*** Extracted data ***
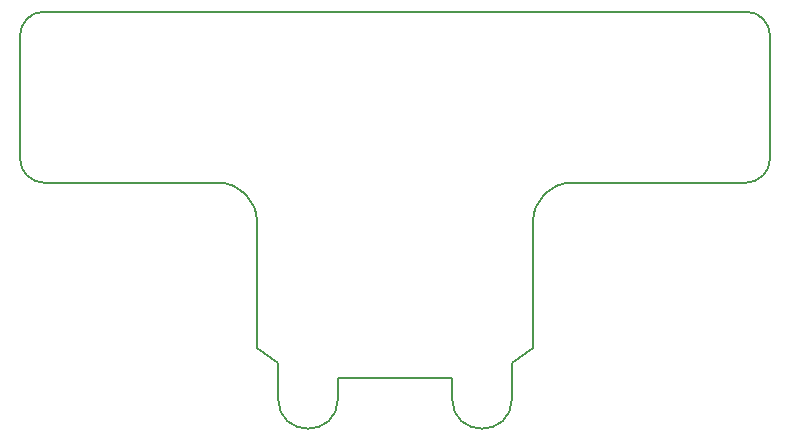
<source format=gbr>
%TF.GenerationSoftware,KiCad,Pcbnew,(5.0.1-3-g963ef8bb5)*%
%TF.CreationDate,2018-11-27T10:46:30+01:00*%
%TF.ProjectId,sensores,73656E736F7265732E6B696361645F70,rev?*%
%TF.SameCoordinates,Original*%
%TF.FileFunction,Profile,NP*%
%FSLAX46Y46*%
G04 Gerber Fmt 4.6, Leading zero omitted, Abs format (unit mm)*
G04 Created by KiCad (PCBNEW (5.0.1-3-g963ef8bb5)) date 2018 November 27, Tuesday 10:46:30*
%MOMM*%
%LPD*%
G01*
G04 APERTURE LIST*
%ADD10C,0.150000*%
%ADD11C,0.200000*%
G04 APERTURE END LIST*
D10*
X134620000Y-95504000D02*
X134620000Y-97282000D01*
X124968000Y-95504000D02*
X124968000Y-97282000D01*
X124968000Y-95504000D02*
X134620000Y-95504000D01*
X139700000Y-97282000D02*
G75*
G02X134620000Y-97282000I-2540000J0D01*
G01*
X124968000Y-97282000D02*
G75*
G02X119888000Y-97282000I-2540000J0D01*
G01*
X141478000Y-82296000D02*
X141478000Y-92964000D01*
X118110000Y-82296000D02*
X118110000Y-92964000D01*
X100076000Y-78994000D02*
X114808000Y-78994000D01*
X98044000Y-66548000D02*
X98044000Y-76962000D01*
X159512000Y-64516000D02*
X100076000Y-64516000D01*
X161544000Y-76962000D02*
X161544000Y-66548000D01*
X144780000Y-78994000D02*
X159512000Y-78994000D01*
D11*
X141478000Y-82296000D02*
G75*
G02X144780000Y-78994000I3302000J0D01*
G01*
X114808000Y-78994000D02*
G75*
G02X118110000Y-82296000I0J-3302000D01*
G01*
X100076000Y-78994000D02*
G75*
G02X98044000Y-76962000I0J2032000D01*
G01*
X161544000Y-76962000D02*
G75*
G02X159512000Y-78994000I-2032000J0D01*
G01*
D10*
X159512000Y-64516000D02*
G75*
G02X161544000Y-66548000I0J-2032000D01*
G01*
X98044000Y-66548000D02*
G75*
G02X100076000Y-64516000I2032000J0D01*
G01*
X118110000Y-92964000D02*
X119888000Y-94234000D01*
X139700000Y-94234000D02*
X141478000Y-92964000D01*
X139700000Y-94234000D02*
X139700000Y-97282000D01*
X119888000Y-94234000D02*
X119888000Y-97282000D01*
M02*

</source>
***
◆ **To do**: In the records above, each line with the string "format" should be copied.

◆ **Response area**:
<source format=gbr>
G04 Gerber Fmt 4.6, Leading zero omitted, Abs format (unit mm)*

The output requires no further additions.